91. Right panel from The Blood Of The Beasts triptych photograph by Nigel Rolfe, seen in the Irish Museum of Modern Art.

This is a scan of the postcard I bought from the gift shop, as at the time, IMMA was another gallery that stupidly enforced the no photography rule, which is a pity, as there's more of the forearm in the original.

The Museum's blurb would have it thus: "In the final panel, a white lily, a symbol of peace, is being crushed. The imagery of the flower is important in Rolfe's work, representing life and death, consolation and sympathy.
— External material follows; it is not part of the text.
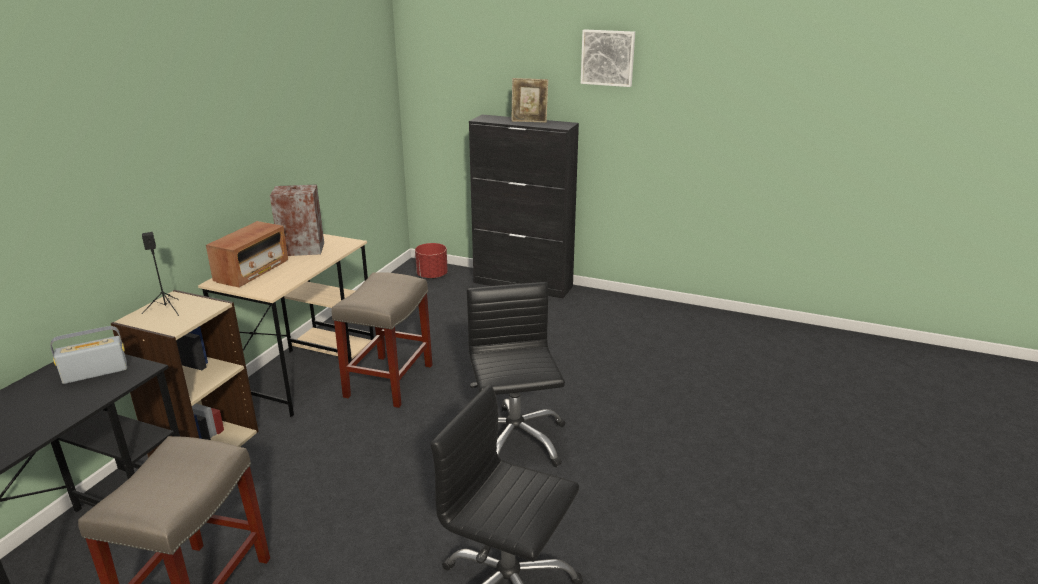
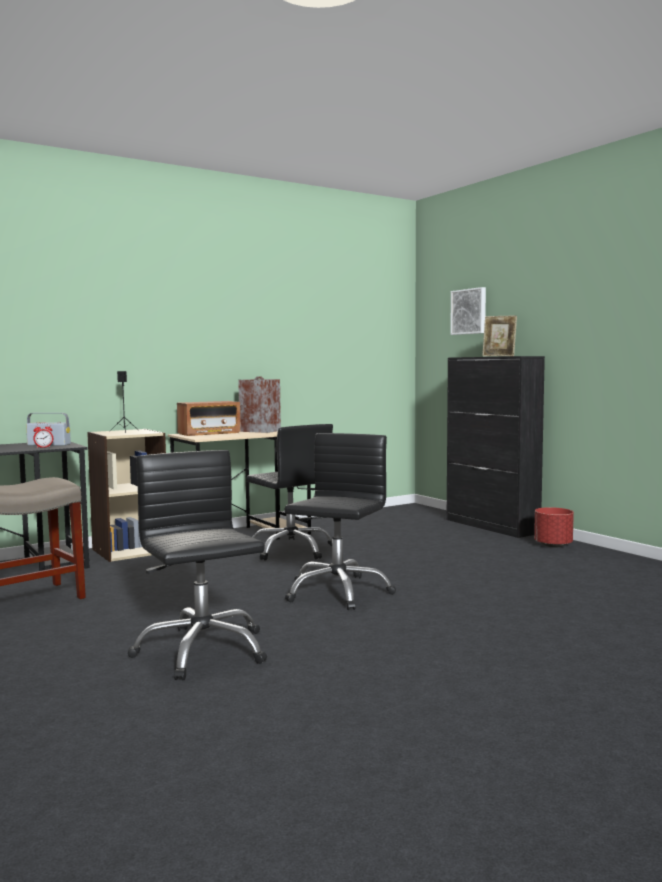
camera: 35 degrees right, 20 degrees down
beige stool [332,272,433,408] -> black office chair [246,424,333,560]
red planter [415,243,448,279] -> red planter moved to [534,507,574,548]
picture [581,29,635,87] -> picture moved to [450,287,486,335]
none -> alarm clock [33,423,53,448]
Here, the fact that the hand is grasping the flower tightly may represent life being suppressed by the hand of man."

Not sure about this, as the flower being crushed is an Easter Lily, the floral metaphor for death itself, with an entire corpus of deathly mythology behind it, including, according to Google, [being] a badge in the shape of a calla lily flower, worn at Easter by Irish Republicans as symbol of remembrance for Irish Republican combatants who died during or were executed after the 1916 Easter Rising.

Whatever, I know this photograph better as the front cover of the Lament CD, being a compilation of those Irish tunes through which one can feel all the pain of the worst parts of Irish history. The death of Brian Boru, the arrival of Cromwell, the Battle of the Boyne, the failure of the 1798 rebellion and death of Wolfe Tone, the potato famine, the denunciations of Daniel O'Connell and Charles Stewart Parnell, the Easter Rebellion, the assassination of Michael Collins, the Troubles, Bloody Sunday, James Joyce leaving for Europe and never returning, the closing of the Westmoreland Street Bewleys, and the illusion that was the Celtic Tiger.